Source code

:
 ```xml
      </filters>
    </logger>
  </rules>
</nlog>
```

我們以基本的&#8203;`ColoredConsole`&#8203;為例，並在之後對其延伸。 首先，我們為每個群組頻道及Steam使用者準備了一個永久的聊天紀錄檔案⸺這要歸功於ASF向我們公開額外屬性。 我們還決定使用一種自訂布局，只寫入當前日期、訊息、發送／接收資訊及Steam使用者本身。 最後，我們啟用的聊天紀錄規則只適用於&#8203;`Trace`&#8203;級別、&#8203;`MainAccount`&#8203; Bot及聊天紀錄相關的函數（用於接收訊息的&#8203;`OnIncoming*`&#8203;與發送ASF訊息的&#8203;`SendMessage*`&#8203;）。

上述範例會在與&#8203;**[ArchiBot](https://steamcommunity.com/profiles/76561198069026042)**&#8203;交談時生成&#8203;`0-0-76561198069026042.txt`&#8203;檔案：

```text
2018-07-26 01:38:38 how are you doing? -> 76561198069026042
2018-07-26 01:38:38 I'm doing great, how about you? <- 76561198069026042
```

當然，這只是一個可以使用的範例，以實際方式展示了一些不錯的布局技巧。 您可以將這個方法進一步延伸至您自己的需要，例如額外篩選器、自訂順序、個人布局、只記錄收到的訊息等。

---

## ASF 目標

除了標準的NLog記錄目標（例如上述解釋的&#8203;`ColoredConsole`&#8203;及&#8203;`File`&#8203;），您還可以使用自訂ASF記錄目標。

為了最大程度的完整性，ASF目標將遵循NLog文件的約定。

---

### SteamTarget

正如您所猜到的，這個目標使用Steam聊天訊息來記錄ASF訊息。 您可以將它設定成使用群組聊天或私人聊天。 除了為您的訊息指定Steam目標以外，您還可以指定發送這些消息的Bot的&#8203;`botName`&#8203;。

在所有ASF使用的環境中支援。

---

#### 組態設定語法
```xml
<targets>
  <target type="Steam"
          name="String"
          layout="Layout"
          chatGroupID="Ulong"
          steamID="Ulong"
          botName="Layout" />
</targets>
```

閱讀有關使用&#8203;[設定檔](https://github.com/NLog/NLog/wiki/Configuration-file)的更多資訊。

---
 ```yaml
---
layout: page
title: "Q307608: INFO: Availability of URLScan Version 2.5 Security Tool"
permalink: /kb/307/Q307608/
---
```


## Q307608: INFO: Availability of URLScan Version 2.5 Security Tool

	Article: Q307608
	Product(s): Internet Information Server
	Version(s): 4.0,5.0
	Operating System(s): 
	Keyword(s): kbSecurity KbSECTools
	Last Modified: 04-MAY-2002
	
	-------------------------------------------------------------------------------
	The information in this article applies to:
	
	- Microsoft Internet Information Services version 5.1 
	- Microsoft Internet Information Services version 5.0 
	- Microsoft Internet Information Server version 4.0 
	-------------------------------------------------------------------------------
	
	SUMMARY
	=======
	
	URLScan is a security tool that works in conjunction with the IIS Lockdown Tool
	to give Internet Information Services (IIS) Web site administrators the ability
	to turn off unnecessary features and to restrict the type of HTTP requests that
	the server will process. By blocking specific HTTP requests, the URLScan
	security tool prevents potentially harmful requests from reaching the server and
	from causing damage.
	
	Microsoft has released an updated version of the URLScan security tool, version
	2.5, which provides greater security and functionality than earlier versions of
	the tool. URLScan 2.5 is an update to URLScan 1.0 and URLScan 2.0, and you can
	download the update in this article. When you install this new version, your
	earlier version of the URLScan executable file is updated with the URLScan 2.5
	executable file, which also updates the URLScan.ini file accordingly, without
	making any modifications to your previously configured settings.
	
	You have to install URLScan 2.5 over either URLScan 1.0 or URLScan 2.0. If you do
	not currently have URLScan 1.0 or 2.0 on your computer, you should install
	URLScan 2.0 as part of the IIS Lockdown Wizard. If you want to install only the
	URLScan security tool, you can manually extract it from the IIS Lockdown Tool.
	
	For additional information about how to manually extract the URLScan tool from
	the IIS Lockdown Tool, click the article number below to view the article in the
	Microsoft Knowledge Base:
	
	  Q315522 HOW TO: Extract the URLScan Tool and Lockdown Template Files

Task prompt ▸ Nothing but a number is expected: the tally of lines in the records that include the word "doing".

Answer box ▸ 2